Harcèlement scolaire, obésité, agression, maladie, handicap, drogue, délinquance, manipulateur… tout un tas de sujets malheureusement de plus en plus fréquents, parfois tus, étouffés ou devant lesquels on détourne le regard ; tout un tas de sujets que Kristan Higgins évoque ici, qui ont une incidence sur le vécu des personnages et qui sont traités, je trouve, avec justesse et bienveillance. Des sujets qui amènent à réfléchir, à voir les choses différemment, et surtout à se bouger pour combattre les préjugés.

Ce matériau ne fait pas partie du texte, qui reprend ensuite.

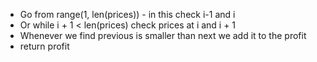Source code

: - Go from range(1, len(prices)) - in this check i-1 and i
- Or while i + 1 < len(prices) check prices at i and i + 1
- Whenever we find previous is smaller than next we add it to the profit
- return profit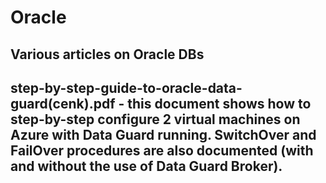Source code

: # Oracle
## Various articles on Oracle DBs 


## **step-by-step-guide-to-oracle-data-guard(cenk).pdf** - this document shows how to step-by-step configure 2 virtual machines on Azure with Data Guard running. SwitchOver and FailOver procedures are also documented (with and without the use of Data Guard Broker). 
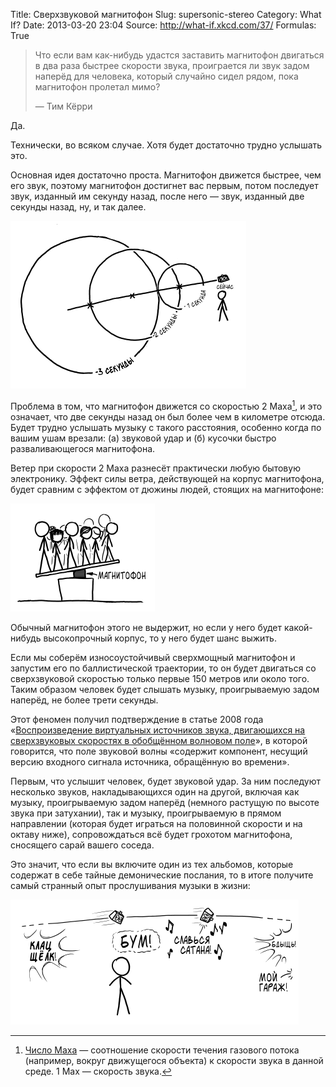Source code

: Title: Сверхзвуковой магнитофон
Slug: supersonic-stereo
Category: What If?
Date: 2013-03-20 23:04
Source: http://what-if.xkcd.com/37/
Formulas: True

> Что если вам как-нибудь удастся заставить магнитофон двигаться в два раза быстрее скорости звука, проиграется ли звук задом наперёд для человека, который случайно сидел рядом, пока магнитофон пролетал мимо?
> 
> — Тим Кёрри

Да.

Технически, во всяком случае. Хотя будет достаточно трудно услышать это.

Основная идея достаточно проста. Магнитофон движется быстрее, чем его звук, поэтому магнитофон достигнет вас первым, потом последует звук, изданный им секунду назад, после него — звук, изданный две секунды назад, ну, и так далее.

![](/uploads/037-supersonic-stereo/stereo_waves_ru.png "Конус, образованный гранями накладывающихся друг на друга кругов ударной волны, расходящихся во все стороны, вызывает звуковой удар по достижении земной поверхности.")

Проблема в том, что магнитофон движется со скоростью 2 Маха[^1], и это означает, что две секунды назад он был более чем в километре отсюда. Будет трудно услышать музыку с такого расстояния, особенно когда по вашим ушам врезали: (а) звуковой удар и (б) кусочки быстро разваливающегося магнитофона.

Ветер при скорости 2 Маха разнесёт практически любую бытовую электронику. Эффект силы ветра, действующей на корпус магнитофона, будет сравним с эффектом от дюжины людей, стоящих на магнитофоне:

![](/uploads/037-supersonic-stereo/stereo_standing_ru.png "Это энергетика большинства моих вечеринок.")

Обычный магнитофон этого не выдержит, но если у него будет какой-нибудь высокопрочный корпус, то у него будет шанс выжить.

Если мы соберём износоустойчивый сверхмощный магнитофон и запустим его по баллистической траектории, то он будет двигаться со сверхзвуковой скоростью только первые 150 метров или около того. Таким образом человек будет слышать музыку, проигрываемую задом наперёд, не более трети секунды.

Этот феномен получил подтверждение в статье 2008 года «[Воспроизведение виртуальных источников звука, двигающихся на сверхзвуковых скоростях в обобщённом волновом поле](http://www.researchgate.net/publication/230702229_Reproduction_of_Virtual_Sound_Sources_Moving_at_Supersonic_Speeds_in_Wave_Field_Synthesis)», в которой говорится, что поле звуковой волны «содержит компонент, несущий версию входного сигнала источника, обращённую во времени».

Первым, что услышит человек, будет звуковой удар. За ним последуют несколько звуков, накладывающихся один на другой, включая как музыку, проигрываемую задом наперёд (немного растущую по высоте звука при затухании), так и музыку, проигрываемую в прямом направлении (которая будет играться на половинной скорости и на октаву ниже), сопровождаться всё будет грохотом магнитофона, сносящего сарай вашего соседа.

Это значит, что если вы включите один из тех альбомов, которые содержат в себе тайные демонические послания, то в итоге получите самый странный опыт прослушивания музыки в жизни:

![](/uploads/037-supersonic-stereo/stereo_message_ru.png "Моя капуста!")

[^1]: [Число Маха](http://ru.wikipedia.org/wiki/Число_Маха) — соотношение скорости течения газового потока (например, вокруг движущегося объекта) к скорости звука в данной среде. 1 Мах — скорость звука.
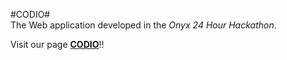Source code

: #CODIO#<br/>
The Web application developed in the *Onyx 24 Hour Hackathon*. 

Visit our page **<a href="http://www.codio.in">CODIO</a>**!!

L’auteure nous balade entre le passé et le présent de Nora, nous éclairant, au gré des flash-back sur ce qu’elle a perdu, sur ce qu’elle a fui, sur la manière dont elle a mis toutes les chances de son côté, quitte à ne pas être en paix avec sa conscience (et dieu sait que la sienne est particulièrement culpabilisante). Maintenant que tu le dis… donne également une vision de la vie en petite communauté, dans un milieu fermé, où tout le monde connait tout le monde et le moindre faux pas passé à la loupe ; un milieu où être différent ne passe jamais inaperçu, où les préjugés sont peut-être un peu plus durs.
Malgré tout, l’espoir et la persévérance sont omniprésents dans le récit qui n’est en aucun cas larmoyant. Les personnages sont très intéressants, on s’y attache ou les déteste très facilement, ne comprenant pas toujours leur manière de faire. Mais chaque action, chaque parole, chaque acte manqué est cohérent. Nora en arrivera à se rendre compte qu’en se focalisant sur les mauvaises choses, on en arrive à passer à côté de ce qui est bien.
Dernier point que j’ai trouvé très appréciable, s’il y a plus ou moins une romance qui prend forme dans le roman, celle-ci est vraiment discrète et fait très réaliste. Pas de prince charmant ni de cheval blanc, et surtout, cela n’étouffe pas les autres sujets abordés et l’objectif principal de Nora : sa famille.
Un roman qui m’a vraiment parlé, qui se lit très facilement, drôle, avec des personnages forts malgré leurs faiblesses, fidèles à eux même et attachants. Je serai bien restée encore un peu sur Scupper Island…
- J'ai rencontré quelqu'un […] Un beau mec qui a un boulot, qui n'habite pas chez sa grand-mère, qui a à peu près mon âge et veut des enfants. - Une licorne ? suggérai-je. On pouffa toutes de rire. [...] - Il portait un polo de rugby vert et gris… - Non ! brailla Xiaowen. - Plaque-le, lâchai-je. Les autres nous décochèrent un regard interdit. - Qu'est ce qu'il vous prend ? s'écria Poe. - C'est un Serpentard, expliquai-je. Le vert et l'argent sont les couleurs des Serpentards.